I’ve been working in IT for 25 years, both inside and outside of Microsoft, at companies of various sizes. While the scale of IT operations changes with each company, there’s a lot that’s common. I was recently reminded of this point while working with our business continuity team. No matter where you work in IT, being prepared for disasters is a common – and critical – business operation.
Today I oversee a worldwide engineering and services management group within Microsoft’s IT department. We’re part of a big IT operation, running systems that are a big target for would-be hackers, and systems that connect 180,000+ users. Customer delight – both internal and external customers -- is a big, important outcome for us.
Yet, I wasn’t surprised when I read a survey that showed many businesses treated as common such big issues as IT downtime and disaster recovery. Whether you’re running IT systems completely in-house, via a service provider, or like us a combination of the two models, uptime and reliability are mandatory. We all know that IT systems power customer connections, internal collaboration, marketing campaigns, financial reporting and more. Business operations rely on IT systems. As one columnist noted,
Most IT organizations are running flat out these days so it’s difficult to put a contingency plan in place when all hands are needed on deck every day. Nevertheless, disasters both natural and otherwise loom day and night, so just remember that old adage about an ounce of IT prevention.
An Ounce of IT Prevention
On March 11, 2011, the Tohoku earthquake in eastern Japan produced an incomprehensible crisis for the people of Japan and organizations with operations and customers in Japan. I won’t try to summarize the extent of the physical and emotional damage in this blog. But this event can serve as a backdrop to share my professional learnings around business continuity. Unfortunately, it’s events like this that make us reflect on our own business.

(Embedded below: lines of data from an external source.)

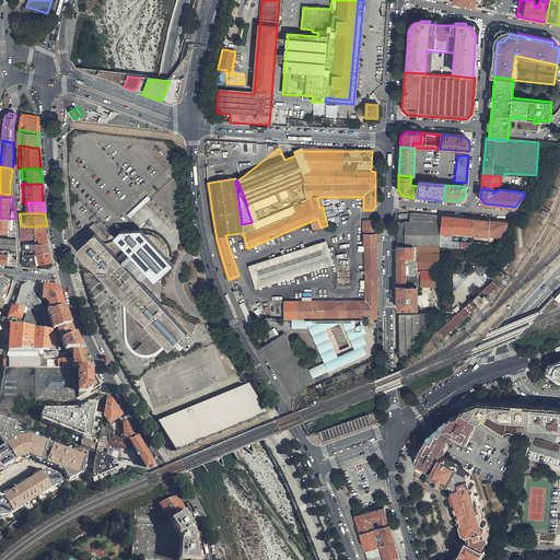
[(440,235),(442,217),(410,213),(408,224),(405,224),(404,246),(439,246),(440,241),(440,235)]
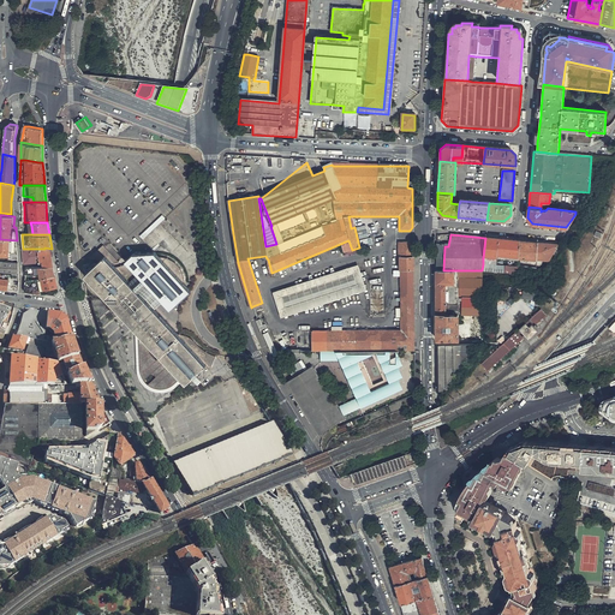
[(520,240),(485,238),(484,254),(497,255),(497,254),(518,255),(520,240)]
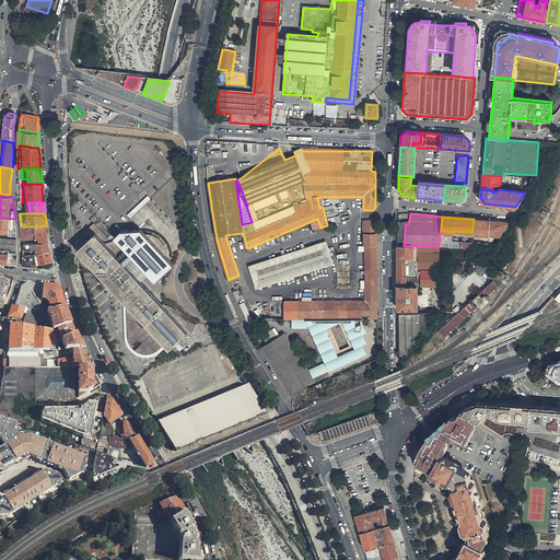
[(8,234),(16,235),(15,223),(15,219),(0,218),(0,232),(8,233),(8,234)]
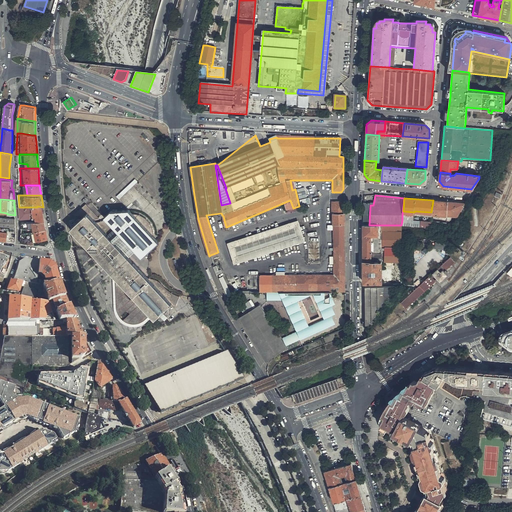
[(290,200),(284,203),(286,210),(293,208),(290,200)]
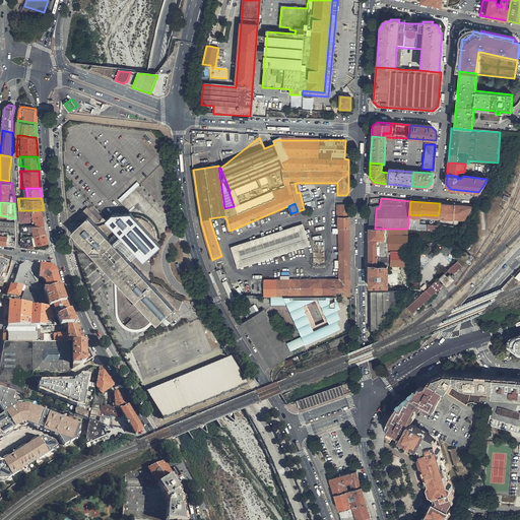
[(455,205),(440,203),(438,215),(453,216),(455,205)]
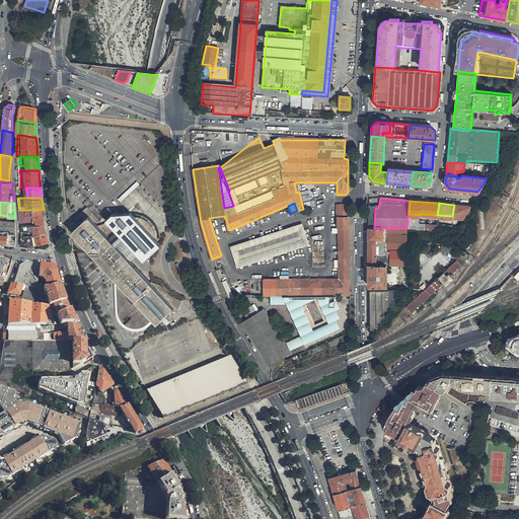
[(80,216),(81,217),(82,218),(83,219),(84,219),(85,220),(86,221),(87,222),(88,222),(89,222),(89,223),(90,223),(91,224),(92,224),(93,224),(94,225),(95,225),(96,225),(98,225),(100,222),(90,204),(79,214),(80,216)]
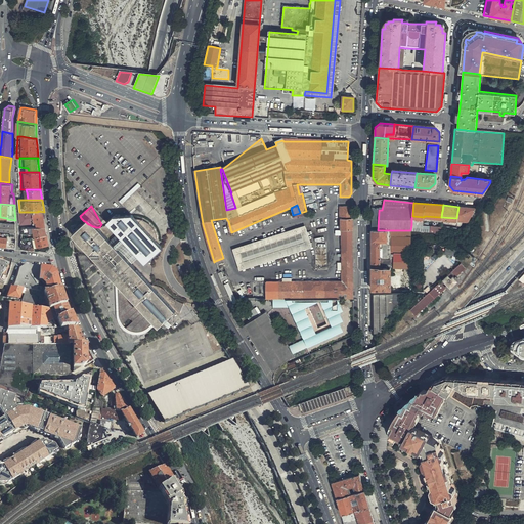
[(266,299),(352,298),(351,209),(349,207),(340,207),(340,230),(342,230),(343,281),(266,282),(266,299)]
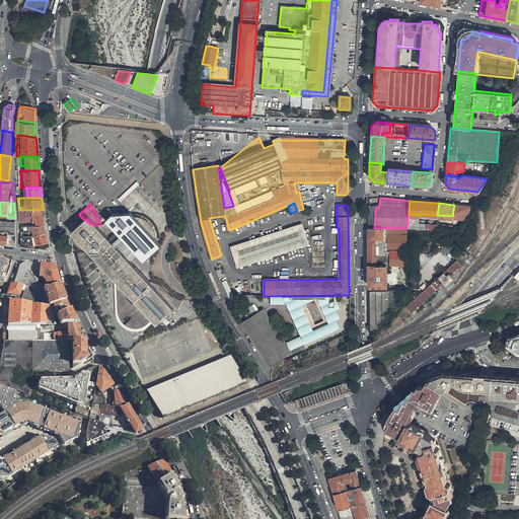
[(470,206),(454,205),(452,216),(458,217),(462,217),(470,206)]
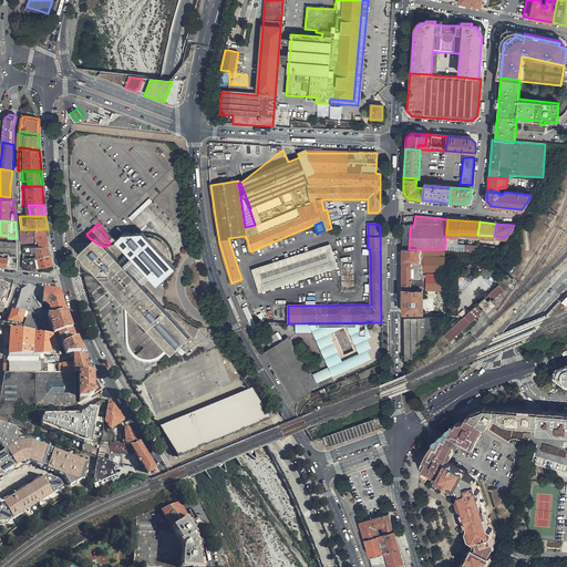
[(43,246),(50,246),(48,229),(41,228),(41,229),(32,229),(21,229),(22,244),(34,241),(33,237),(38,236),(38,241),(42,241),(43,246)]
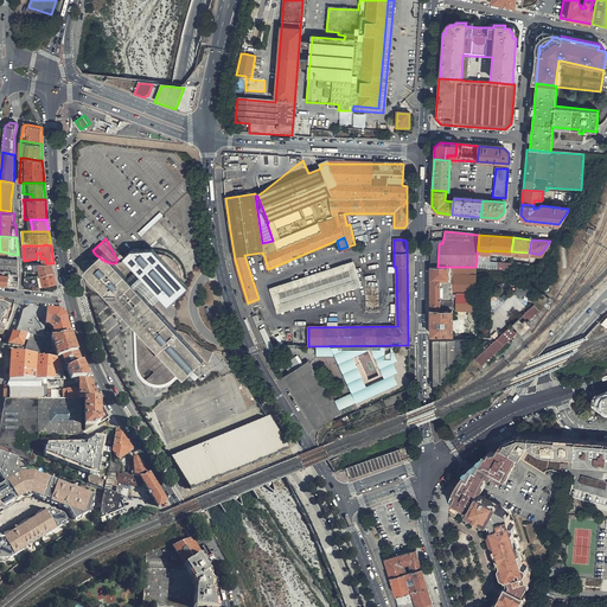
[(85,280),(85,281),(85,282),(87,283),(88,286),(89,288),(91,291),(95,292),(97,293),(101,293),(103,293),(139,328),(138,337),(138,345),(139,347),(139,350),(139,351),(139,356),(140,362),(141,368),(144,371),(145,375),(148,379),(149,381),(154,383),(157,383),(161,384),(166,383),(171,382),(176,378),(180,374),(185,378),(204,360),(208,363),(209,363),(213,351),(205,347),(200,344),(199,342),(189,333),(183,331),(179,330),(176,328),(149,300),(157,293),(170,306),(190,287),(183,279),(183,278),(181,272),(180,268),(178,263),(177,262),(174,260),(173,260),(171,257),(167,255),(161,251),(155,249),(153,249),(133,249),(125,257),(127,260),(121,266),(114,266),(110,264),(107,264),(106,263),(104,263),(103,263),(102,262),(101,262),(101,261),(100,261),(98,261),(98,260),(97,260),(97,259),(96,259),(96,257),(94,255),(88,262),(87,264),(85,269),(84,274),(84,275),(84,278),(85,280)]
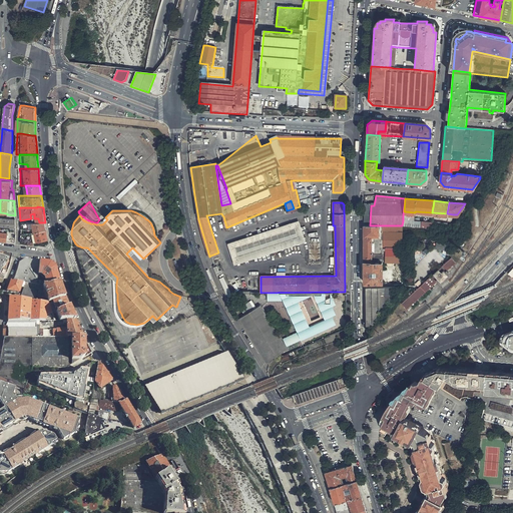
[(414,221),(415,212),(404,211),(403,220),(414,221)]
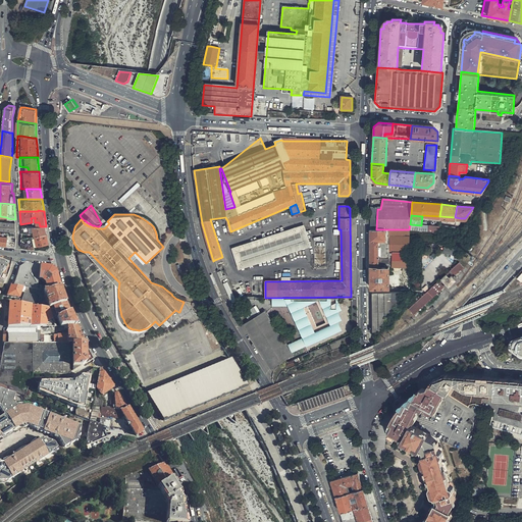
[(83,219),(82,218),(81,219),(83,221),(83,222),(84,222),(84,223),(85,223),(85,224),(86,224),(87,224),(87,225),(88,225),(89,226),(90,226),(91,226),(92,227),(95,227),(98,228),(99,226),(97,226),(96,226),(95,226),(94,225),(93,225),(92,225),(91,224),(90,224),(90,223),(89,223),(88,223),(87,222),(86,221),(85,220),(84,220),(83,219)]
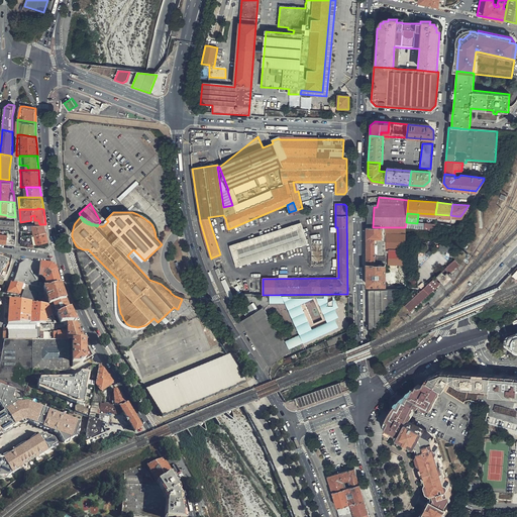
[(16,231),(15,220),(9,220),(0,219),(0,242),(11,244),(16,244),(16,238),(16,234),(16,231)]
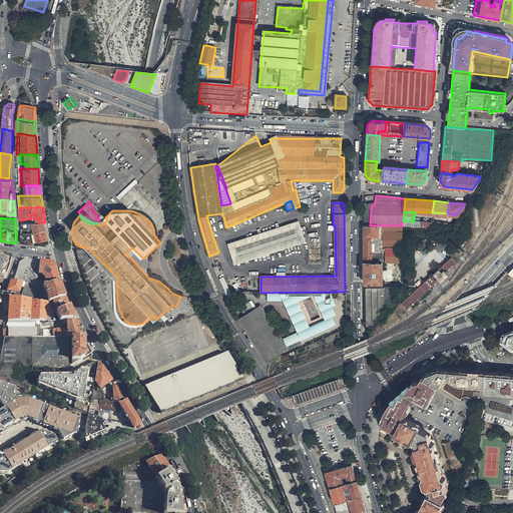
[(235,265),(306,241),(300,220),(228,243),(235,265)]
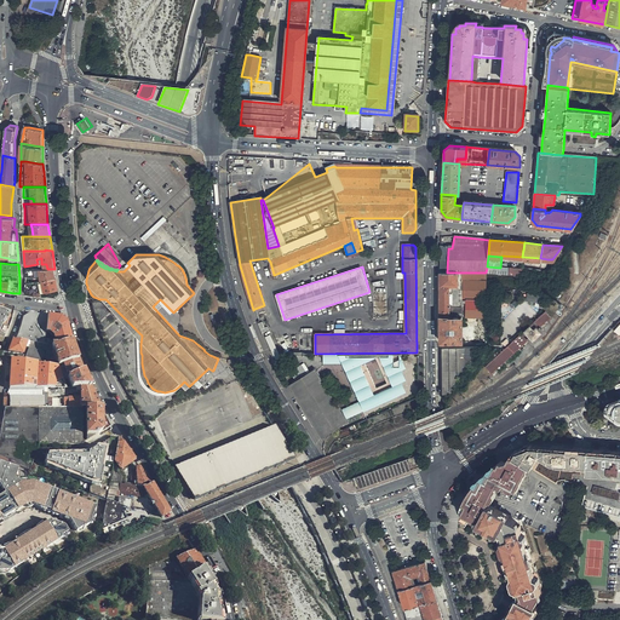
[(522,277),(539,279),(539,270),(522,268),(522,269),(522,277)]
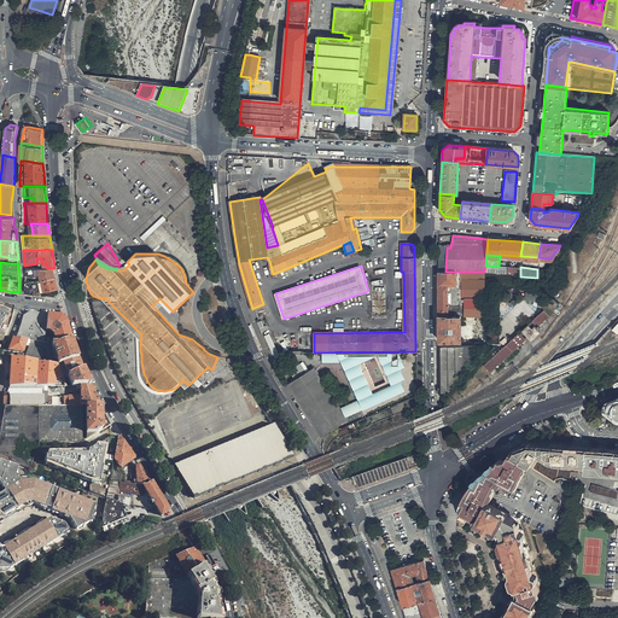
[(27,275),(25,281),(36,280),(45,280),(56,278),(54,268),(47,268),(35,268),(27,268),(25,269),(27,275)]
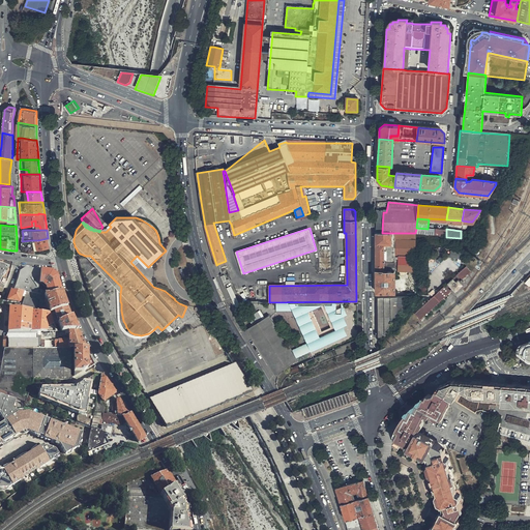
[(382,233),(376,233),(376,270),(384,270),(384,265),(394,266),(394,271),(398,271),(405,271),(407,271),(415,272),(415,233),(382,233)]
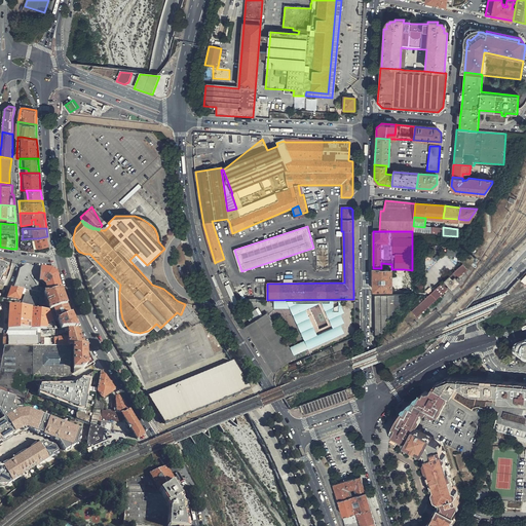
[(31,238),(22,239),(22,250),(35,252),(38,253),(38,249),(49,247),(47,236),(38,238),(31,238)]
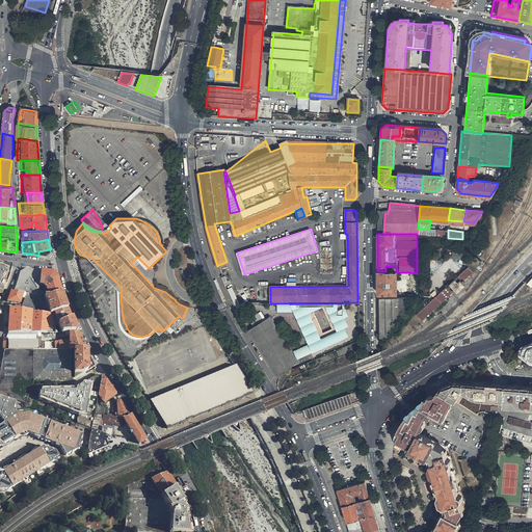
[(452,257),(462,260),(464,254),(454,249),(452,257)]
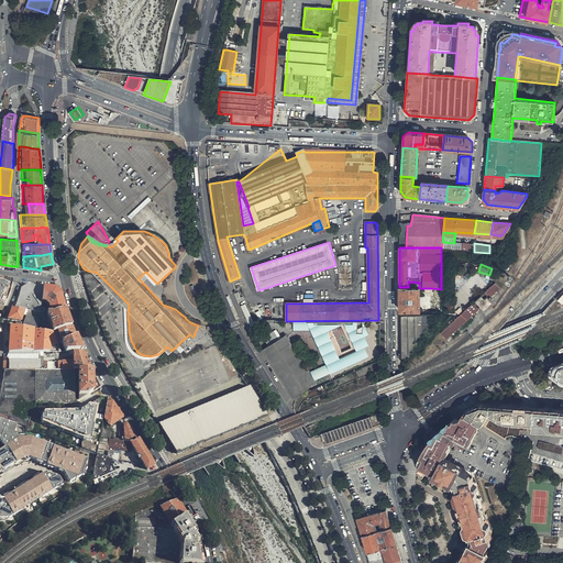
[(0,302),(4,305),(4,304),(7,296),(9,287),(7,282),(0,280),(0,302)]
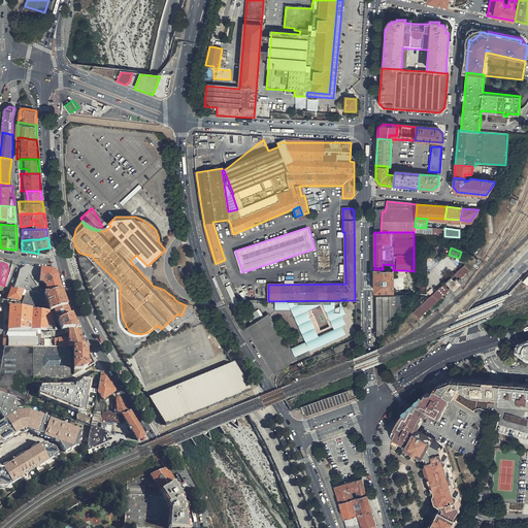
[(419,318),(452,287),(454,290),(462,282),(459,278),(469,269),(465,264),(414,312),(419,318)]
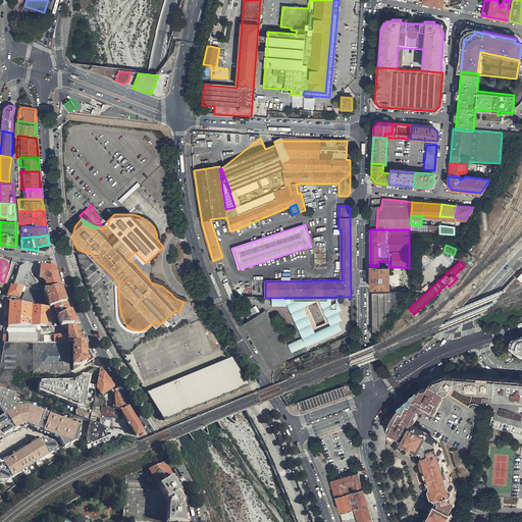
[(19,267),(14,285),(22,288),(38,289),(39,279),(40,266),(24,264),(19,267)]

For me, business continuity comes down to three critical components: processes, planning, and preparation. These three components are the foundation of our continuity plans, and helped us manage disruptions resulting from the Tohoku earthquake.
Processes. The first step is to identify critical business processes, such as revenue, legal and regulatory, workforce, and others. While doing so, also identify the critical applications that support these critical processes and the critical people that make it all happen.
Planning. Create a business continuity plan for each process and application. While doing so, create partnerships with operations groups, such as security, human resources, facilities, legal, PR and others.
Preparation. Schedule simulations on a regular basis. Our simulations include leaders and individual contributors who are given specific disaster scenarios during regular half-day sessions.
After the earthquake and tsunami in Japan, we worked closely with other Microsoft operations teams in Redmond, Japan and Asia Pacific to understand the safety of our employees in the region. We were able to account for all employees within 48 hours.
In parallel, we focused on continuing to support our partners and serve our customers in that region. The disaster impacted more traditional communications links, causing people to heavily rely on online-services to keep in touch. In this instance, free services such as email and instant messenger could have a different priority in a disaster. This meant working closely with our internal cloud infrastructure service provider team, Global Foundation Services, who manages our datacenter in Japan that serves Microsoft offices and employees, as well as partners and customers. Global Foundation Services maintained a 24-hour-a-day open phone line, with regular updates, to help us understand the local situation and react accordingly.
A specific consideration in this instance was the requirement to protect our staff from potential harm in the wake of the nuclear power reactors damages and radiation leaks. We were able to remotely manage the production environment via IT software tools. We were able to identify all the business processes and applications running in this local datacenter. This process allowed us to make informed decisions of how to keep the business running and help our staff in the region.
We experienced no major service impact during the aftermath of the earthquake and tsunami. Resolving regional network, undersea cabling, rolling power outages, and slow connection problems caused by them were a high priority. We had to reduce the load on the local grid because the capacity was greatly diminished by the nuclear power plant damages and rolling power blackouts. Therefore our business continuity plans included the powering down of non-critical infrastructure. We also had to rebuild our Asia network backbone over the weekend by routing away from Japan so we could maintain a fast connection between our Redmond headquarters and Asian offices. It normally takes 3-6 months to get a network link running across the Pacific Ocean. Due to our strong partnerships, we had advanced plans in place already with carriers in case undersea cabling should become compromised.
Our planning allowed us to also offer assistance to external customers and partners. Those impacted by the earthquake were provided with free incident support to help get their operations back up and running. We used our guest wireless access in/around the local datacenter to offer Internet access to local community service organizations as well. We shared best practices with customers and partners on how to power down servers during the rolling blackouts.
I’ll leave you with one additional insight, one that isn’t tied to the events in Japan. When we first began to identify the critical business continuity processes across the company, our business partners struggled to apply first, second and third priority to processes. For them almost all processes were critical. This mindset changed, however, when we put a price on the cost of business continuance for each business process. Exposing the price for these processes changed the conversation, and it’s now part of the conversation up front.
Perhaps it’s time for me to change my thinking to the four Ps of business continuity.